MICHELE KELEMEN reporting:
In an article for Foreign Policy magazine, a former assistant secretary of State for South Asia, Karl Inderfurth, offered a report card on the international relief effort after the tsunami. He gave it an A.
Mr. KARL INDERFURTH (Former Assistant Secretary of State for South Asia): It's really the gold standard right now of an international response to a catastrophe.
KELEMEN: The United Nations' flash appeal was almost fully covered, which is highly unusual, and Inderfurth says world leaders actually followed through on their pledges.
Mr. INDERFURTH: It was the most generous and quickly funded relief effort in the history of these disasters. $13.6 billion was raised. You had not only governments and international organizations, but private donations were over 40 percent of that total, $5 billion. In the US, 30 percent of households contributed to tsunami relief.
KELEMEN: He said this forced aid agencies to do a better job of accounting for the donations. The United Nations, for instance, set up an online tsunami-expenditure tracking system. Still, a Financial Times report suggested that UN agencies were not transparent enough and spent anywhere from 18 to 32 percent on overhead costs. One aid expert, Jim Bishop, says it's often difficult to separate out overhead costs, especially if they include the salaries for drivers delivering food or medical supplies.

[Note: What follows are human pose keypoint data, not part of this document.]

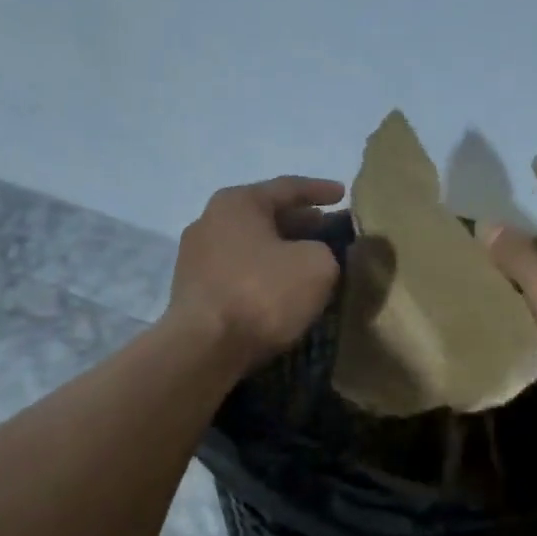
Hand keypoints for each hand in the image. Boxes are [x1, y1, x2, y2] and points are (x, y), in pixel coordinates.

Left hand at [167, 176, 345, 370]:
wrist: (204, 348)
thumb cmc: (262, 294)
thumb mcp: (317, 266)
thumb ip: (325, 250)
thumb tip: (314, 255)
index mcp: (238, 202)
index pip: (288, 187)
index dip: (320, 190)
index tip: (343, 194)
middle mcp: (210, 220)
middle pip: (265, 215)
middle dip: (300, 221)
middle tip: (328, 228)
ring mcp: (195, 255)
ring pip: (251, 244)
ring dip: (281, 249)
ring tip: (308, 258)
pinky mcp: (193, 289)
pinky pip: (238, 270)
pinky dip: (263, 272)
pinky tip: (281, 286)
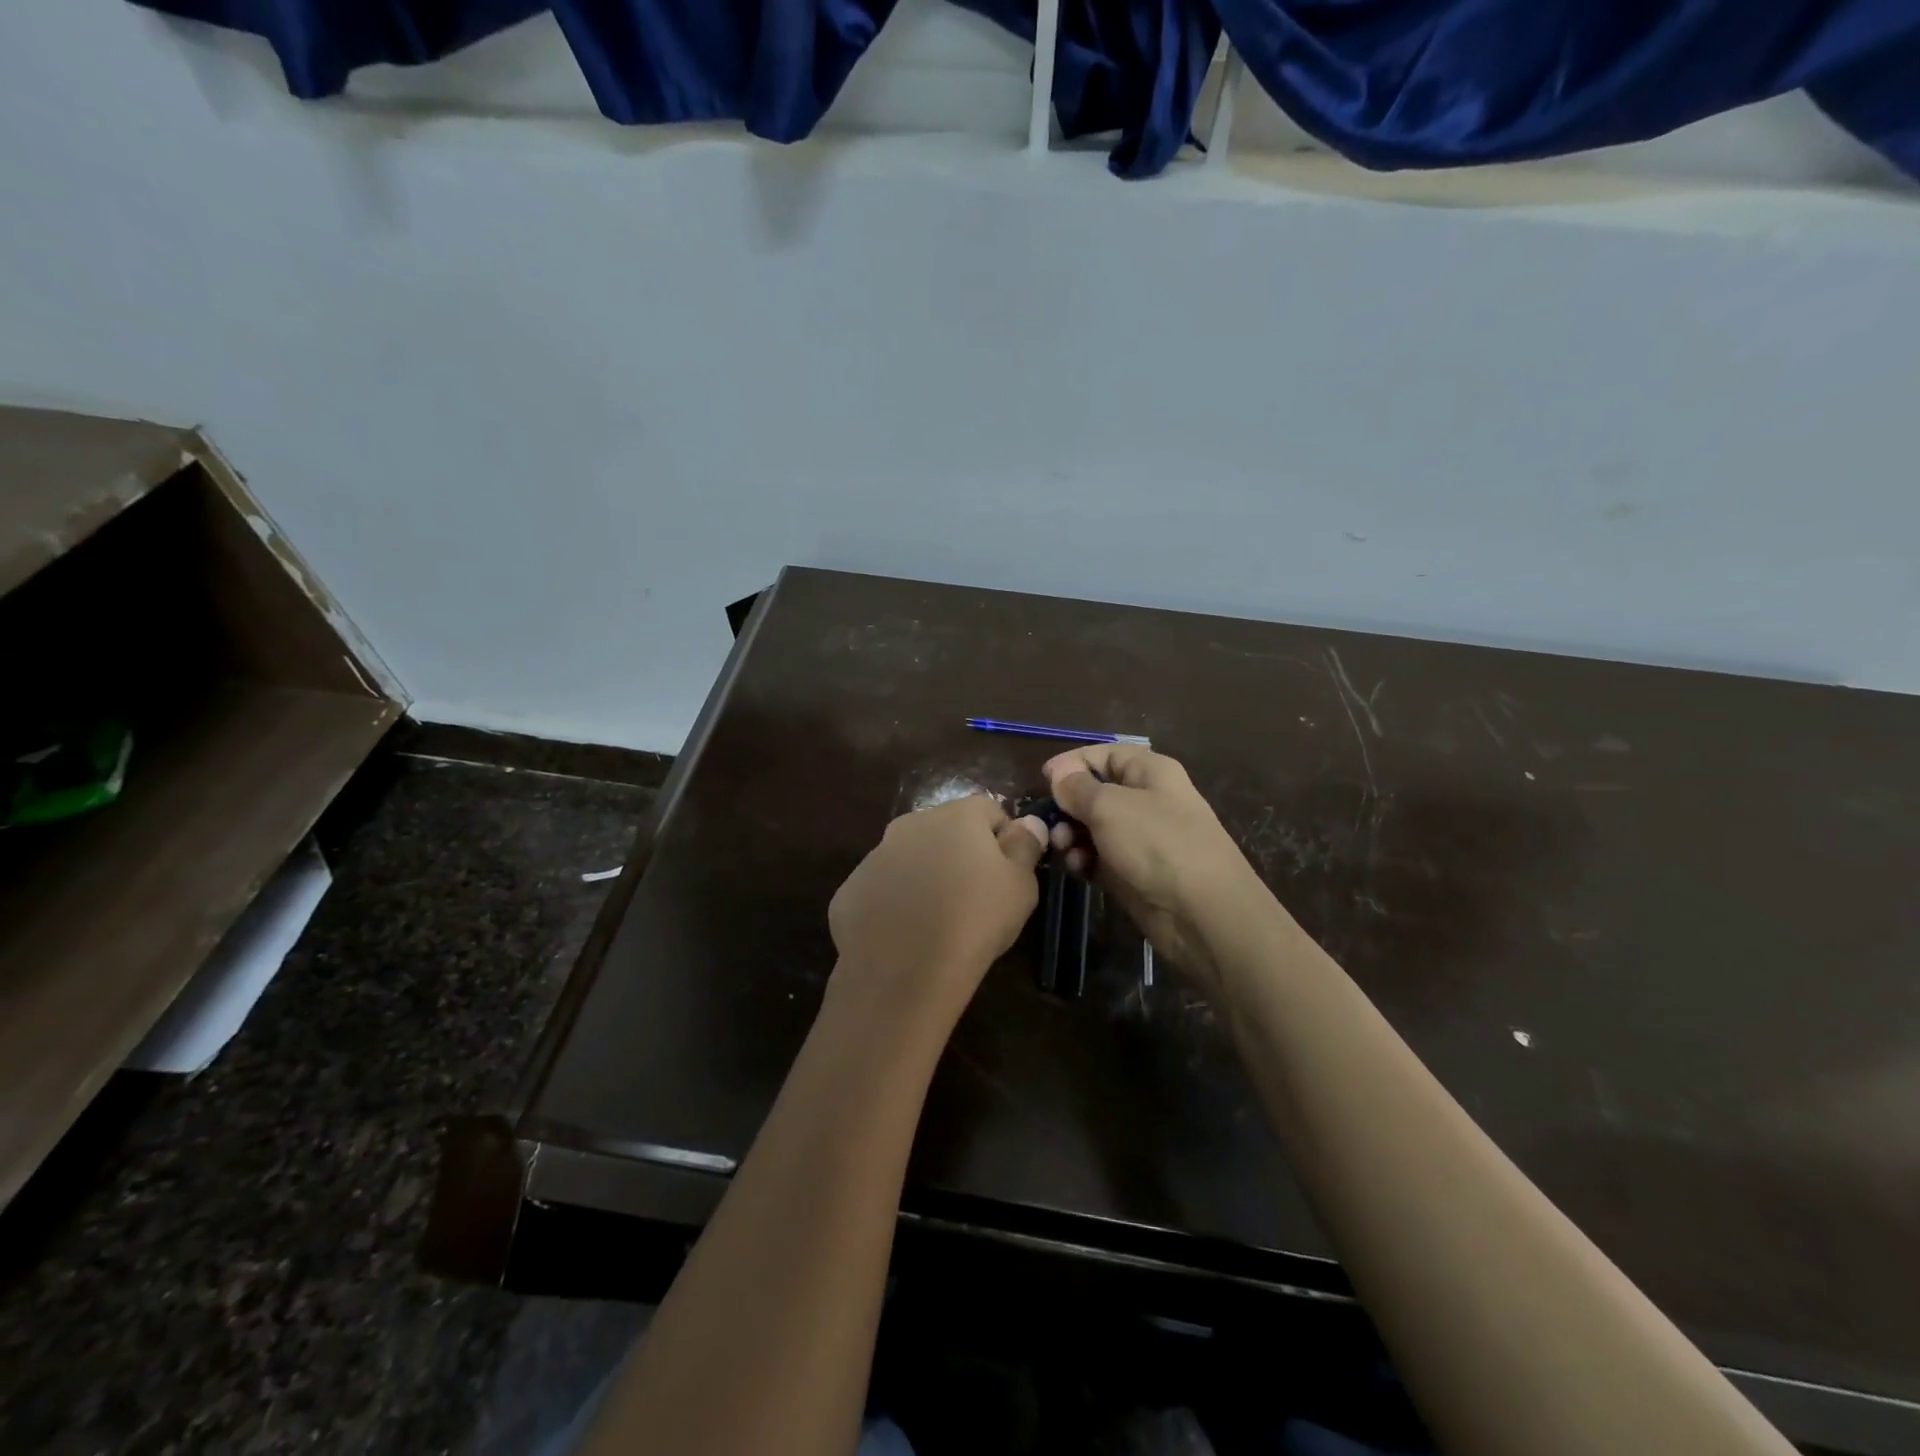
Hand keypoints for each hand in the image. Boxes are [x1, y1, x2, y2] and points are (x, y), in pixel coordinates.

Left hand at [828, 794, 1047, 1028]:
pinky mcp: (852, 888)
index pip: (990, 810)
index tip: (1008, 874)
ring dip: (927, 875)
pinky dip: (896, 901)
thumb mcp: (1020, 886)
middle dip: (961, 853)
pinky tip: (906, 933)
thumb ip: (1025, 847)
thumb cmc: (975, 921)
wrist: (903, 971)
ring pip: (912, 856)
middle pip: (947, 829)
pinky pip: (884, 886)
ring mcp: (876, 854)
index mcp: (957, 815)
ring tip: (938, 919)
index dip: (1004, 839)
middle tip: (975, 897)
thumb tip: (1029, 823)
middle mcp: (912, 823)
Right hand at [1044, 745, 1267, 994]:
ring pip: (1093, 827)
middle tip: (1050, 820)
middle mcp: (1146, 800)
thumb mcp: (1110, 806)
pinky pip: (1099, 858)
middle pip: (1096, 791)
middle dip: (1069, 803)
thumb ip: (1077, 788)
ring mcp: (1141, 839)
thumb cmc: (1157, 844)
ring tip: (1063, 847)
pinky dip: (1084, 860)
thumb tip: (1058, 773)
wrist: (1203, 913)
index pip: (1106, 754)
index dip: (1074, 762)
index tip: (1044, 778)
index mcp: (1151, 772)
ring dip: (1072, 834)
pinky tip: (1078, 869)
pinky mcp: (1133, 872)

Mr. JIM BISHOP (InterAction): As with any business, a substantial portion of costs are going to be absorbed by personnel costs.
KELEMEN: Bishop is with InterAction, an umbrella group of American relief organizations. In his own reporting on tsunami relief, he found that American non-profits have so far spent about 42 percent of the funds they received in private donations.
Mr. BISHOP: Many of these agencies expect to be involved in long-term recovery efforts, out three to five years, so they have to pace the spending of the funds that they've received to cover the work that's going to be required out through those time frames.
KELEMEN: The report also points out that the massive loss of life and the destruction of infrastructure made early relief work slow going. Bishop said InterAction released the report as a way to make sure the aid community remains accountable. Michele Kelemen, NPR News, Washington.